JenE’s Shopping Guide 1

When people hear how little I spend a week on groceries ($55-85) to cover my husband and myself (and any guests we get throughout the week), I always get asked

  • What do you buy?!
  • Are you just cheap?
  • Do you only get store brands?
  • Do you have enough food?

We buy lots of stuff…junk food, healthy food, brand names, store brands. We always have enough food for the week, and usually we have left-overs for me to take for lunch the next day. We are cheap. We’re tightwads. We semi-plan before we go to the store so that we kind of know what we need. That’s step 1.

Jen’s Basic Steps:

  1. Basically know what you need before you get to the store. This doesn’t mean you have to take a list or that you can’t just decide to pick up those new chocolate chip cookies. But if you don’t know what you need, then you’ll forget something AND maybe spend money on something you already in your pantry. I just take a quick look right before I leave. Am I low on milk, mental note…didn’t like that salad dressing…buy new dressing.
  2. Know how you shop. Do you organize by food type? Frozen foods, canned foods, fruits and veggies. Do you have your grocery store aisles memorized? I organize by meal. In every aisle, I mentally go through what I know I need for the week to make what I want. This goes back to knowing what I need before I get there.
  3. Plan your meals. This step also goes right back to step 1. Some people cook everything for the week on Saturday. Others make 30 meals in 2 days and then freeze them. One way is to have the Spaghetti every Monday, Tuna Casserole every Tuesday, etc. If one of those works for you, GREAT! They don’t work for me. I come up with 4 or 5 meal ideas that I would like to make and then check the pantry for what I already have.
  4. If you don’t shop at a low price store (Walmart, Aldis, etc), join the grocery store’s price club. Often, you can get Walmart-like prices without ever facing those crowds. At Kroger, it’s just a minute to fill out the “application” and the little card goes on your keyring.
  5. Check your store’s price match deals. Many grocery stores now compete by matching the advertised deals of other grocery stores and Walmart.
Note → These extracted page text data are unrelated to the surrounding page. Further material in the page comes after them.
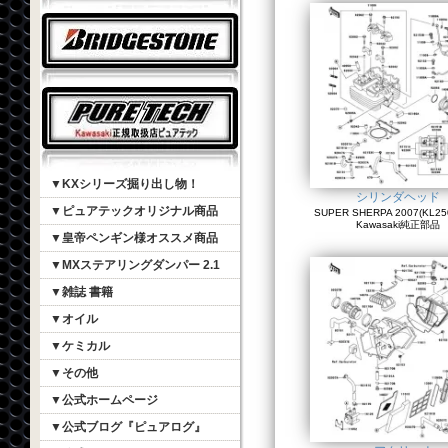
▼KXシリーズ掘り出し物！
シリンダヘッド
▼ピュアテックオリジナル商品
SUPER SHERPA 2007(KL250
Kawasaki純正部品
▼皇帝ペンギン様オススメ商品
▼MXステアリングダンパー 2.1
▼雑誌 書籍
▼オイル
▼ケミカル
▼その他
▼公式ホームページ
▼公式ブログ『ピュアログ』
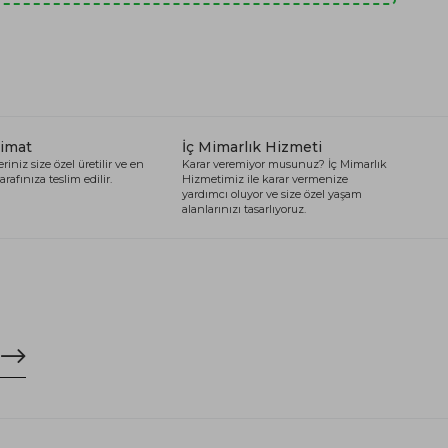
limat
İç Mimarlık Hizmeti
riniz size özel üretilir ve en
Karar veremiyor musunuz? İç Mimarlık
arafınıza teslim edilir.
Hizmetimiz ile karar vermenize
yardımcı oluyor ve size özel yaşam
alanlarınızı tasarlıyoruz.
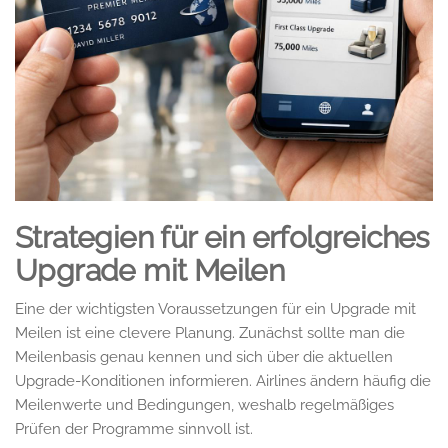
Strategien für ein erfolgreiches
Upgrade mit Meilen
Eine der wichtigsten Voraussetzungen für ein Upgrade mit
Meilen ist eine clevere Planung. Zunächst sollte man die
Meilenbasis genau kennen und sich über die aktuellen
Upgrade-Konditionen informieren. Airlines ändern häufig die
Meilenwerte und Bedingungen, weshalb regelmäßiges
Prüfen der Programme sinnvoll ist.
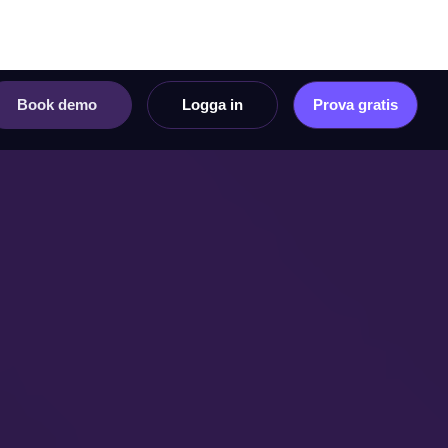
Book demo
Logga in
Prova gratis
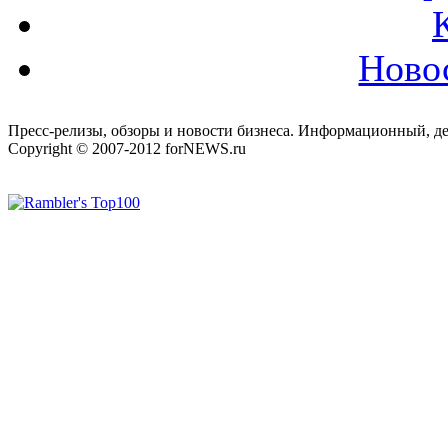
Ново
Пресс-релизы, обзоры и новости бизнеса. Информационный, де
Copyright © 2007-2012 forNEWS.ru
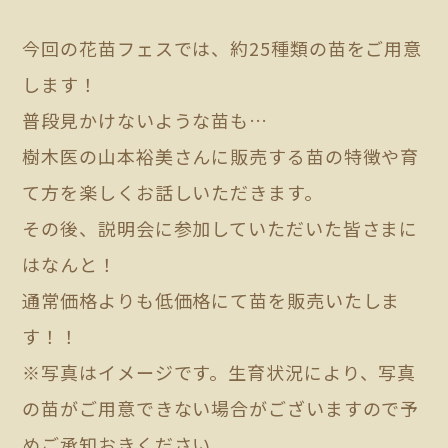
今回の花苗フェスでは、約25種類の苗をご用意
します！
普段見かけないような苗も…
樹木医の山本裕美さんに販売する苗の特徴や育
て方を楽しくお話しいただきます。
その後、説明会に参加していただいた皆さまに
はなんと！
通常価格よりも低価格にて苗を販売いたしま
す！！
※写真はイメージです。生育状況により、写真
の苗がご用意できない場合がございますので予
めご承知おきください。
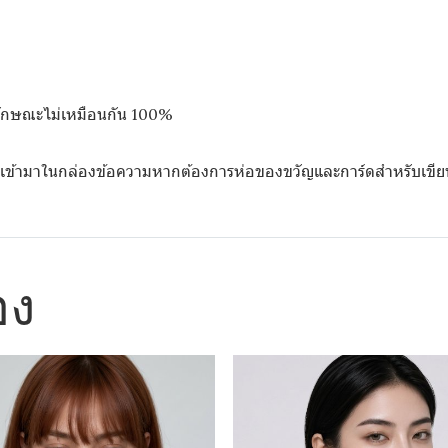
ีลักษณะไม่เหมือนกัน 100%
ทักเข้ามาในกล่องข้อความหากต้องการห่อของขวัญและการ์ดสำหรับเขี
อง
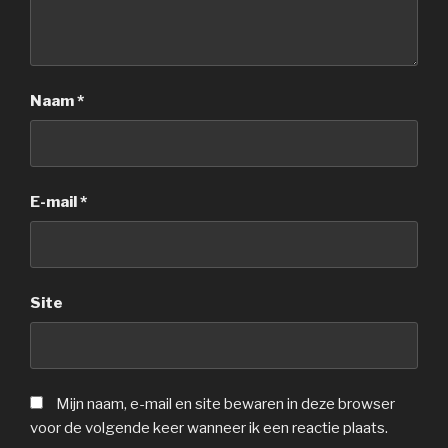
Naam
*
E-mail
*
Site
Mijn naam, e-mail en site bewaren in deze browser
voor de volgende keer wanneer ik een reactie plaats.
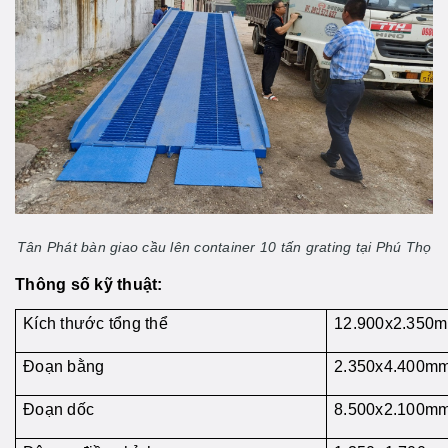
Tân Phát bàn giao cầu lên container 10 tấn grating tại Phú Thọ
Thông số kỹ thuật:
Kích thước tổng thể
12.900x2.350
Đoạn bằng
2.350x4.400m
Đoạn dốc
8.500x2.100m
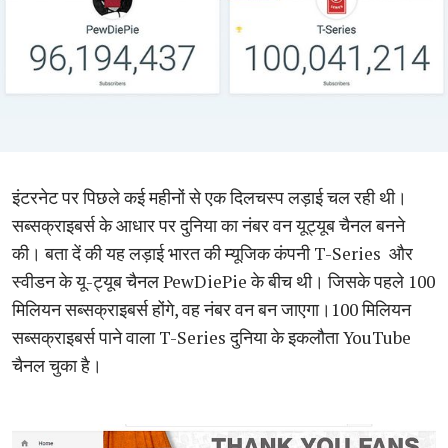
इंटरनेट पर पिछले कई महीनों से एक दिलचस्प लड़ाई चल रही थी।
सब्सक्राइबर्स के आधार पर दुनिया का नंबर वन यूट्यूब चैनल बनने
की। बता दें की यह लड़ाई भारत की म्यूजिक कंपनी T-Series और
स्वीडन के यू-ट्यूब चैनल PewDiePie के बीच थी। जिसके पहले 100
मिलियन सब्सक्राइबर्स होंगे, वह नंबर वन बन जाएगा।100 मिलियन
सब्सक्राइबर्स पाने वाला T-Series दुनिया के इकलौता YouTube
चैनल चुका है।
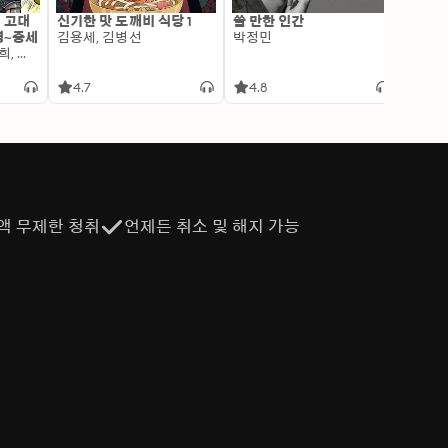
: 고대
신기한 맛 도깨비 식당 1
쓸 만한 인간
변신 
명~중세
김용세, 김병선
박정민
이알찬
김선혜, 정지윤, 노남희, 뭉선생, 윤효식, 이우일, 김선빈, 사회평론 역사연구소
4.7
4.8
4.6
액 무제한 청취
언제든 취소 및 해지 가능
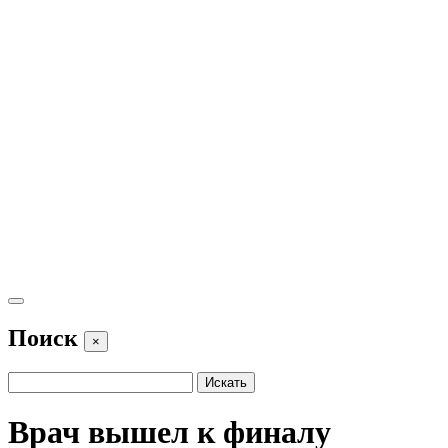
Поиск
×
Врач вышел к финалу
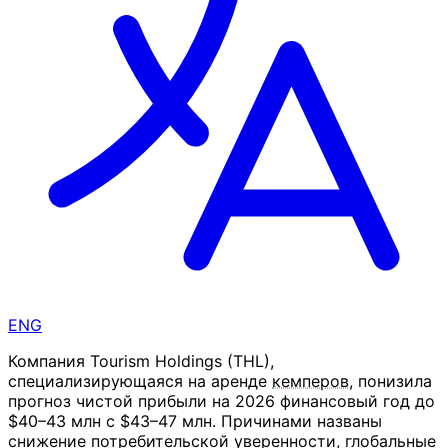
ENG
Компания Tourism Holdings (THL),
специализирующаяся на аренде
кемперов
, понизила
прогноз чистой прибыли на 2026 финансовый год до
$40–43 млн с $43–47 млн. Причинами названы
снижение потребительской уверенности, глобальные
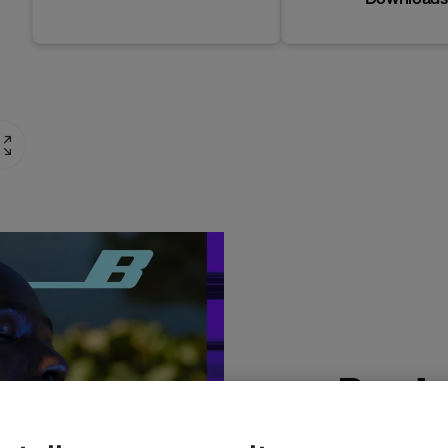
Produ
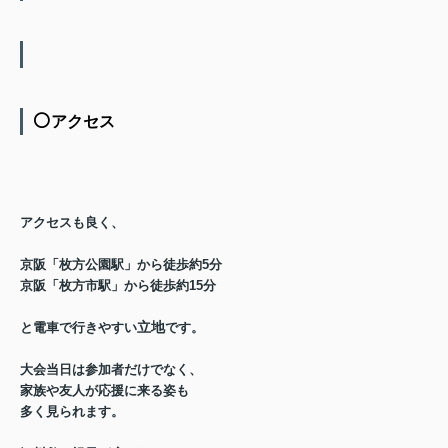
⚪️
アクセス
アクセスも良く、
京阪「枚方公園駅」から徒歩約5分
京阪「枚方市駅」から徒歩約15分
立地
と
電車で行きやすい
です。
大会当日は参加者だけでなく、
家族や友人が応援に来る姿も
多く見られます。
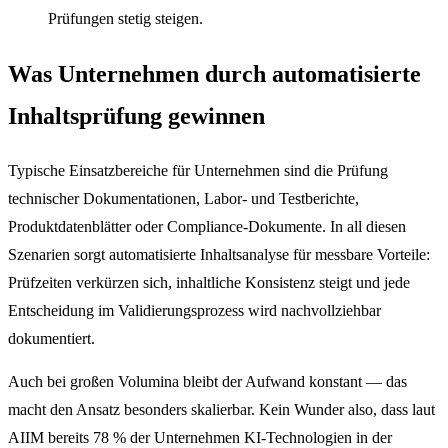
Prüfungen stetig steigen.
Was Unternehmen durch automatisierte
Inhaltsprüfung gewinnen
Typische Einsatzbereiche für Unternehmen sind die Prüfung
technischer Dokumentationen, Labor- und Testberichte,
Produktdatenblätter oder Compliance-Dokumente. In all diesen
Szenarien sorgt automatisierte Inhaltsanalyse für messbare Vorteile:
Prüfzeiten verkürzen sich, inhaltliche Konsistenz steigt und jede
Entscheidung im Validierungsprozess wird nachvollziehbar
dokumentiert.
Auch bei großen Volumina bleibt der Aufwand konstant — das
macht den Ansatz besonders skalierbar. Kein Wunder also, dass laut
AIIM bereits 78 % der Unternehmen KI-Technologien in der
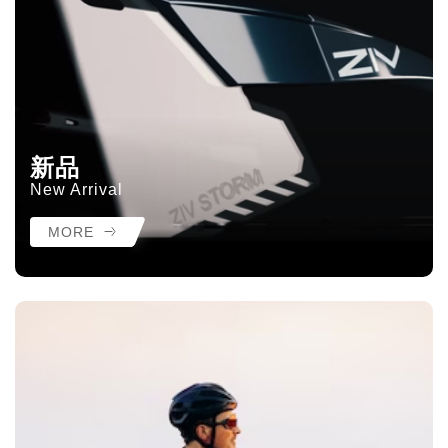
新品
New Arrival
MORE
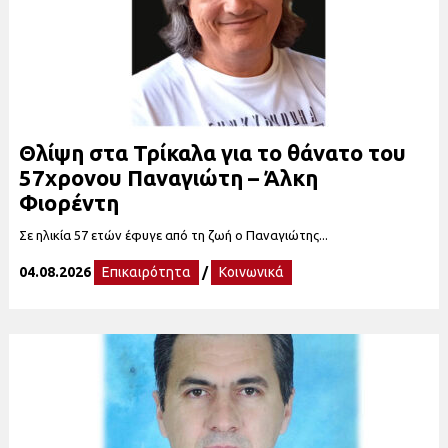
Θλίψη στα Τρίκαλα για το θάνατο του
57χρονου Παναγιώτη – Άλκη
Φιορέντη
Σε ηλικία 57 ετών έφυγε από τη ζωή ο Παναγιώτης...
04.08.2026
Επικαιρότητα
/
Κοινωνικά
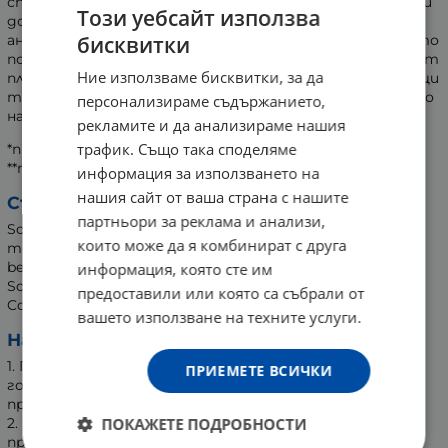
спомагат за елиминирането на плаката и петната** и
Този уебсайт използва
допринасят за по-свежа протеза. Имат
бисквитки
антибактериално и дезинфекциращо действие, което
помага да се предотвратят възпаления, причинени от
Ние използваме бисквитки, за да
плака, както и натрупване на зъбен камък. Почистващи
таблетки
Corega Whitening
помагат и за запазването
персонализираме съдържанието,
на белотата на протезите за по-дълго.
рекламите и да анализираме нашия
трафик. Също така споделяме
*при лабораторни тестове
**при употреба спрямо указанията
информация за използването на
нашия сайт от ваша страна с нашите
Състав:
партньори за реклама и анализи,
Sodium bicarbonate, Potassium caroate (Potassium
които може да я комбинират с друга
monopersulfate), Citric acid, Sodium carbonate, Sodium
benzoate, Sodium carbonate peroxide, TAED, PEG-180,
информация, която сте им
Sodium lauryl sulfoacetate, Aroma, Subtilisin, PVP/VA
предоставили или която са събрали от
Copolymer, Cl 42090, Cl 73015.
вашето използване на техните услуги.
Начин за употреба:
1. Пуснете една таблетка Corega в много топла (не
ПРИЕМЕТЕ ВСИЧКИ
гореща) вода, за да покрие пълната или частична
протеза.
ПОКАЖЕТЕ ПОДРОБНОСТИ
2. Накиснете ги за около 10-20 минути и почистете
протезата с разтвора, с помощта на мека четка.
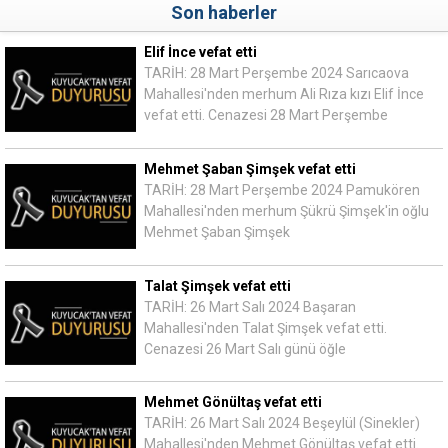
Son haberler
Elif İnce vefat etti
TARİH: 28 Mart Perşembe 2024 Sarıcaova
Mahallesi'nden merhum Ali Rıza kızı Elif İnce
vefat etti. Cenazesi 28 Mart Perşembe
Mehmet Şaban Şimşek vefat etti
TARİH: 28 Mart Perşembe 2024 Pamukören
Mahallesi'nden merhum Şükrü Şimşek'in oğlu
Mehmet Şaban Şimşek
Talat Şimşek vefat etti
TARİH: 26 Mart Salı 2024 Başaran
Mahallesi'nden Talat Şimşek vefat etti.
Cenazesi 26 Mart Salı günü öğle
Mehmet Gönültaş vefat etti
TARİH: 26 Mart Salı 2024 Beşeylül (Sinekler)
Mahallesi'nden Mehmet Gönültaş vefat etti.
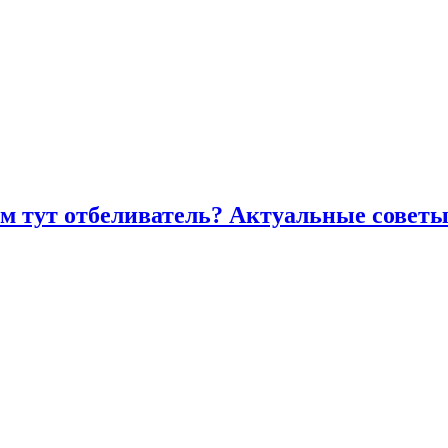
ем тут отбеливатель? Актуальные советы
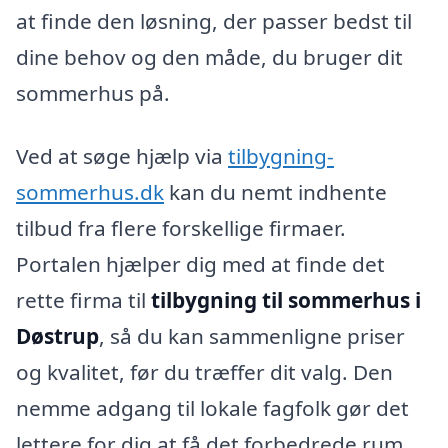
at finde den løsning, der passer bedst til
dine behov og den måde, du bruger dit
sommerhus på.
Ved at søge hjælp via
tilbygning-
sommerhus.dk
kan du nemt indhente
tilbud fra flere forskellige firmaer.
Portalen hjælper dig med at finde det
rette firma til
tilbygning til sommerhus i
Døstrup
, så du kan sammenligne priser
og kvalitet, før du træffer dit valg. Den
nemme adgang til lokale fagfolk gør det
lettere for dig at få det forbedrede rum,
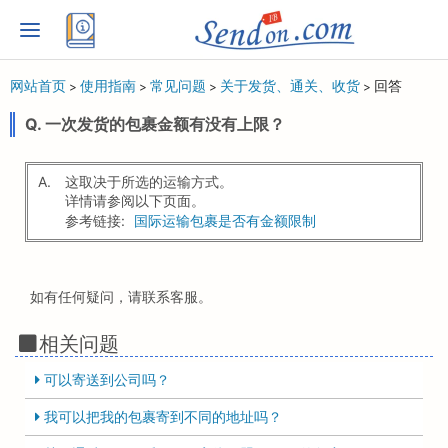
网站首页
使用指南
常见问题
关于发货、通关、收货
回答
>
>
>
>
Q. 一次发货的包裹金额有没有上限？
A.
这取决于所选的运输方式。
详情请参阅以下页面。
参考链接:
国际运输包裹是否有金额限制
如有任何疑问，请联系客服。
相关问题
可以寄送到公司吗？
我可以把我的包裹寄到不同的地址吗？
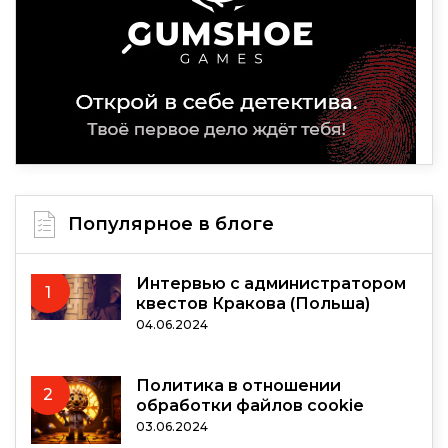
Популярное в блоге
Интервью с администратором
1
квестов Кракова (Польша)
04.06.2024
Политика в отношении
2
обработки файлов cookie
03.06.2024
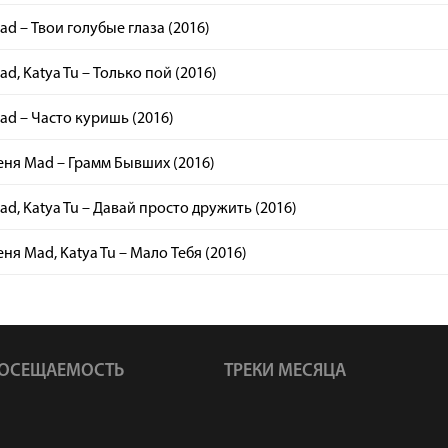
d – Твои голубые глаза (2016)
d, Katya Tu – Только пой (2016)
d – Часто куришь (2016)
еня Mad – Грамм Бывших (2016)
d, Katya Tu – Давай просто дружить (2016)
еня Mad, Katya Tu – Мало Тебя (2016)
ОСЕЩАЕМОСТЬ
ТРЕКИ МЕСЯЦА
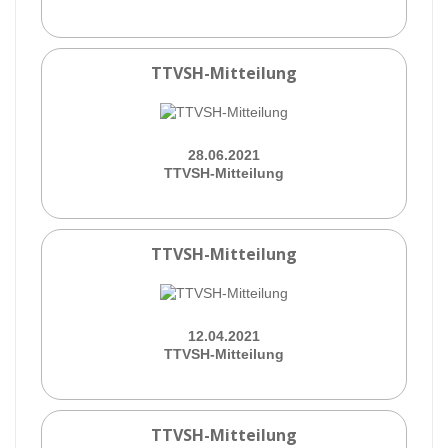
TTVSH-Mitteilung
28.06.2021
TTVSH-Mitteilung
TTVSH-Mitteilung
12.04.2021
TTVSH-Mitteilung
TTVSH-Mitteilung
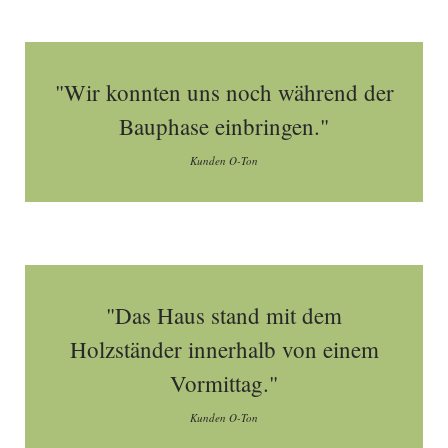
"Wir konnten uns noch während der
Bauphase einbringen."
Kunden O-Ton
"Das Haus stand mit dem
Holzständer innerhalb von einem
Vormittag."
Kunden O-Ton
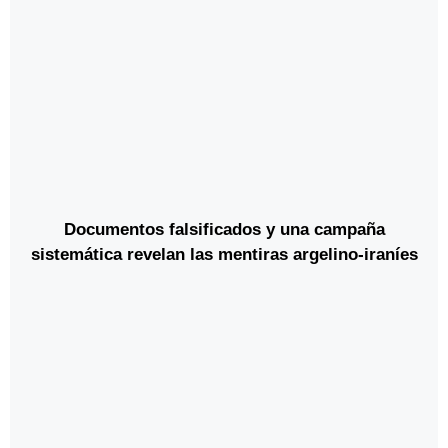
Documentos falsificados y una campaña
sistemática revelan las mentiras argelino-iraníes
contra Marruecos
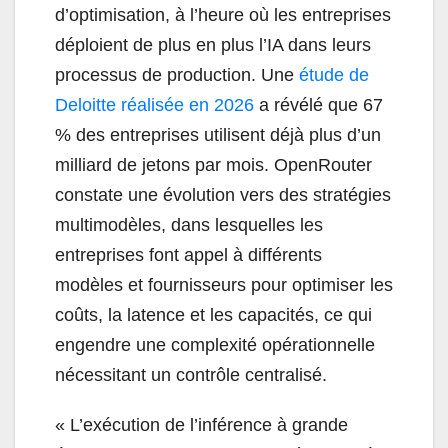
d’optimisation, à l’heure où les entreprises
déploient de plus en plus l’IA dans leurs
processus de production. Une
étude de
Deloitte réalisée en 2026
a révélé que 67
% des entreprises utilisent déjà plus d’un
milliard de jetons par mois. OpenRouter
constate une évolution vers des stratégies
multimodèles, dans lesquelles les
entreprises font appel à différents
modèles et fournisseurs pour optimiser les
coûts, la latence et les capacités, ce qui
engendre une complexité opérationnelle
nécessitant un contrôle centralisé.
« L’exécution de l’inférence à grande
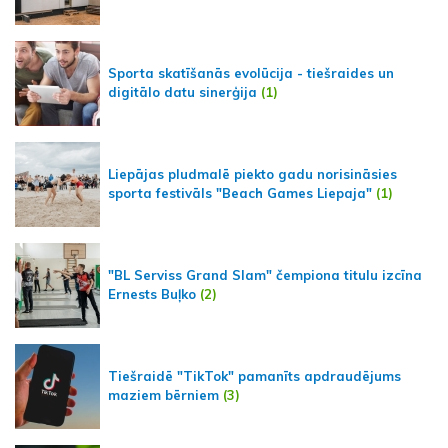
Sporta skatīšanās evolūcija - tiešraides un
digitālo datu sinerģija
(1)
Liepājas pludmalē piekto gadu norisināsies
sporta festivāls "Beach Games Liepaja"
(1)
"BL Serviss Grand Slam" čempiona titulu izcīna
Ernests Buļko
(2)
Tiešraidē "TikTok" pamanīts apdraudējums
maziem bērniem
(3)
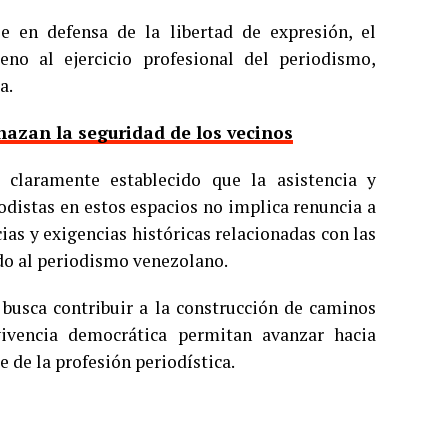
e en defensa de la libertad de expresión, el
no al ejercicio profesional del periodismo,
a.
azan la seguridad de los vecinos
 claramente establecido que la asistencia y
odistas en estos espacios no implica renuncia a
ias y exigencias históricas relacionadas con las
ado al periodismo venezolano.
 busca contribuir a la construcción de caminos
vivencia democrática permitan avanzar hacia
le de la profesión periodística.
Be a little wary of dollar deal stores — that Hunt’s spaghetti sauce for $1 is really only 87-97 cents at Walmart.
  6. Don’t forget the coupons. I don’t use them often, but if it’s something I haven’t tried or a 3 for the price of 2 deal, I’m not above getting out my scissors.
  7. Try the Store Brand at least once. I can’t stand one store’s shredded wheat cereal but their pizza pockets are ten times better than the name brand. Some store brands are even manufactured by the Brand Name company and just given a different label, so you get almost the exact same product for a fraction of the price.
  8. If you hate crowds, shop weekend mornings or weeknights.

Be on the lookout for other shopping tips. I plan on adding a section on what I buy each week and how that translates into meals.

Feel free to add your own shopping and grocery planning tips. Is there something that really works for you? I need to know 🙂 I’m always revamping my routine, trying to find the perfect, efficient way to get in, get out, and get cooking.